I don’t comment. Some women romanticize this life. Others crumble under the pressure the moment it stops being a fantasy.
“Fifteen are left,” she continues, shifting in the chair. “But we’ll see who sticks around after the first Sponsor week.”
I nod again, scrolling through faces as she talks. Notes on etiquette training, style consultations, sexual boundaries. My eyes catch a flash of platinum blonde, then another with a sharp red bob.
Then—
Auburn.
Rich and full, the same way I remember it from the rooftop. The same hair I spotted across the Devil’s Playground last night, paired with a black bunny mask and eyes wide with want. Even in a two-inch thumbnail photo, she stands out. Like a flare in a dark forest.
Sienna Knight.
The woman in red.
The little rabbit who wandered straight into the wolves’ den.
And didn’t run.
Twenty-four years old. College graduate. Working–well–worked, in some go-nowhere corporate job when her degree would have taken her so much farther.

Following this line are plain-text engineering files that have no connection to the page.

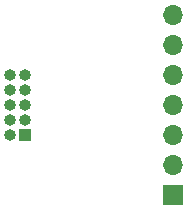
<source format=gbr>
%TF.GenerationSoftware,KiCad,Pcbnew,6.0.7-f9a2dced07~116~ubuntu22.04.1*%
%TF.CreationDate,2022-08-25T19:52:29+02:00*%
%TF.ProjectId,cortex_debug_adapter,636f7274-6578-45f6-9465-6275675f6164,rev?*%
%TF.SameCoordinates,Original*%
%TF.FileFunction,Soldermask,Top*%
%TF.FilePolarity,Negative*%
%FSLAX46Y46*%
G04 Gerber Fmt 4.6, Leading zero omitted, Abs format (unit mm)*
G04 Created by KiCad (PCBNEW 6.0.7-f9a2dced07~116~ubuntu22.04.1) date 2022-08-25 19:52:29*
%MOMM*%
%LPD*%
G01*
G04 APERTURE LIST*
%ADD10R,1.700000X1.700000*%
%ADD11O,1.700000X1.700000*%
%ADD12R,1.000000X1.000000*%
%ADD13O,1.000000X1.000000*%
G04 APERTURE END LIST*
D10*
%TO.C,J2*%
X160800000Y-108202500D03*
D11*
X160800000Y-105662500D03*
X160800000Y-103122500D03*
X160800000Y-100582500D03*
X160800000Y-98042500D03*
X160800000Y-95502500D03*
X160800000Y-92962500D03*
%TD*%
D12*
%TO.C,J1*%
X148275000Y-103117500D03*
D13*
X147005000Y-103117500D03*
X148275000Y-101847500D03*
X147005000Y-101847500D03*
X148275000Y-100577500D03*
X147005000Y-100577500D03*
X148275000Y-99307500D03*
X147005000Y-99307500D03*
X148275000Y-98037500D03*
X147005000Y-98037500D03*
%TD*%
M02*

</source>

My thumb pauses just above her profile.
Eve doesn’t miss it.
“Oh yes. Your little protégé,” she says smoothly, tapping her pen against her clipboard. “I can see why you’re interested in her.”
“I’m not interested,” I say, enunciating the word like it offends me.
Eve snorts. “Riiight. And I’m a virgin.”
I lift a brow but don’t rise to the bait.
She leans back into her chair, one leg crossing over the other. “She’s doing well,” she adds after a beat, the smirk giving way to something more thoughtful. “Green in some ways, sure. Definitely inexperienced, especially sexually. But she’s observant. Composed when she wants to be. Smart. Determined. One of the few I think will graduate to sponsorship.”
I nod once, shifting the conversation. “What clients stepped forward?”
“The list just closed this morning. Mixer’s tomorrow night.”
I swipe back to the dashboard and pull up the pre-approved sponsor slate for this batch. Fifteen high-net-worth clients—curated, vetted, and aligned with our standards. All of them with experience in mentoring new recruits. All of them personally cleared by me weeks ago.
I find no fault in any of them. I wouldn’t have approved them if there was.
“As usual,” Eve continues, “they’ll meet the girls, bid on the ones they want to sponsor. Highest bid wins.”
Once the recruits make it past their initial training and assessments, they’ll divide their time between Ledger training and shadowing their sponsors. Clients that teach them the ropes in real-world settings. Personalized guidance. One-on-one mentorship.
And then graduation.
A mutual agreement between client and recruit. When the girls are ready, they sign off. The recruit becomes a Companion moves on to contract work.
I glance through the sponsor list again, though I’m barely registering the names. I know who they are. I know what they want.
My thumb hovers once more—this time over her name.
I should close the file.
“Who do you think the sponsors will want to match with?” I ask instead.